Nelson, Hamilton, and baby Horatia

Like people whose cells age, copper coins, change because of the nature of the metal. While the grading standards tell us what is most desirable–at least in terms of collecting and valuing–reading the comments of collectors about the color and appearance of their copper coins speaks to the place of individual choice about what makes something beautiful. 


Philip Kadaev writes of his 1758 2 Kopek that “[a]lthough, the coin no longer possesses its earlier luster and sharp details, it still contains an element of aesthetic beauty that can only be developed with age.” Reading Tom Deck’s description of his 1794 coins reveals a variety of aesthetic valuations based on color. His 1794 S-23 “has a few nicks and di[n]gs but an amazing tan color.” His Venus Marina (see this blog post for more on nicknames and coins) has “good color”--a phrase more similar to the grading standards, where “good” is not quite defined. But his S-42 has a noteworthy comment: 

“While the coin may have been burnished, [. . .] I can't tell - it's definitely one of my favorite cents, based on appearance alone.”

And that is what beauty is about: what stirs and entrances us. There are, have been, and always will be groups that sanction what is valuable. Their  descriptions of value protect the objects and some within these groups will try to mandate a particular, dominant style. Think here of the mask that makeup artist Max Factor placed on wannabe starlets’ faces, when a studio signed them so that their faces could match the ideal. 

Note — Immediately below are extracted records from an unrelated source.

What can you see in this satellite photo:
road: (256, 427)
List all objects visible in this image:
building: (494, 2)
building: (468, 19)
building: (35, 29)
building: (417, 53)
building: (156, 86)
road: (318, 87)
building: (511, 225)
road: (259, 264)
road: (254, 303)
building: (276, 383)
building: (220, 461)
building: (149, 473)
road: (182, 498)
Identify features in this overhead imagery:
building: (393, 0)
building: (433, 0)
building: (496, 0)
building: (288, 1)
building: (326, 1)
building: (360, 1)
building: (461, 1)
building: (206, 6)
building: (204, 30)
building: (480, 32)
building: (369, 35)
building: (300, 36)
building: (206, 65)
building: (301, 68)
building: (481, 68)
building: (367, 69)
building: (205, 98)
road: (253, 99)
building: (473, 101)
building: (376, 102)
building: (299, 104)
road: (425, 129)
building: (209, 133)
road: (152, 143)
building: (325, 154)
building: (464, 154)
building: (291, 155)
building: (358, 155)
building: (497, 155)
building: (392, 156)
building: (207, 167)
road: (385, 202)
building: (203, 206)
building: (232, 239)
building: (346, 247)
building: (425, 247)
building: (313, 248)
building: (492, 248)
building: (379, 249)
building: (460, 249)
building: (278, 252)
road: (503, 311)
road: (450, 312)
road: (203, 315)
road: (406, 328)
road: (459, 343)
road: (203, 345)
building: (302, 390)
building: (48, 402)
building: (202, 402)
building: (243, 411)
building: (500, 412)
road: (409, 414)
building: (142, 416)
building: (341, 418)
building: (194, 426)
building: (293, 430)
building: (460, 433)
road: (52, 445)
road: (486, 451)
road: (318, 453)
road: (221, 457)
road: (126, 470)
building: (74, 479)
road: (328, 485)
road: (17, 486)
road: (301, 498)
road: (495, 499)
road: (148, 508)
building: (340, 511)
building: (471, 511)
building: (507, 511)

Beauty, though, transforms us. We feel it more easily than we can express in words what it is. Epitomized in humble copper more than 200 years old, beauty can be tan, deep brown, almost black. It can shine with aged luster, or its dings and tarnishes can make it more precious to the eye. There is the economic value. And then there is the aesthetic value. There is the value of an Early Cents collection that is the first, but there is also the value in what you want and are able to collect–and that collection, in many ways, will be the most beautiful. 

As a counterpoint to Max Factor’s identical beauty, let’s end the discussion of humble beauty by looking at a coin that might, perhaps, have had a smidgen of Washington’s tea kettle: the S-24–a beautiful chocolate brown that shows off her rounded cheeks and wavy hair. Do you find her beautiful?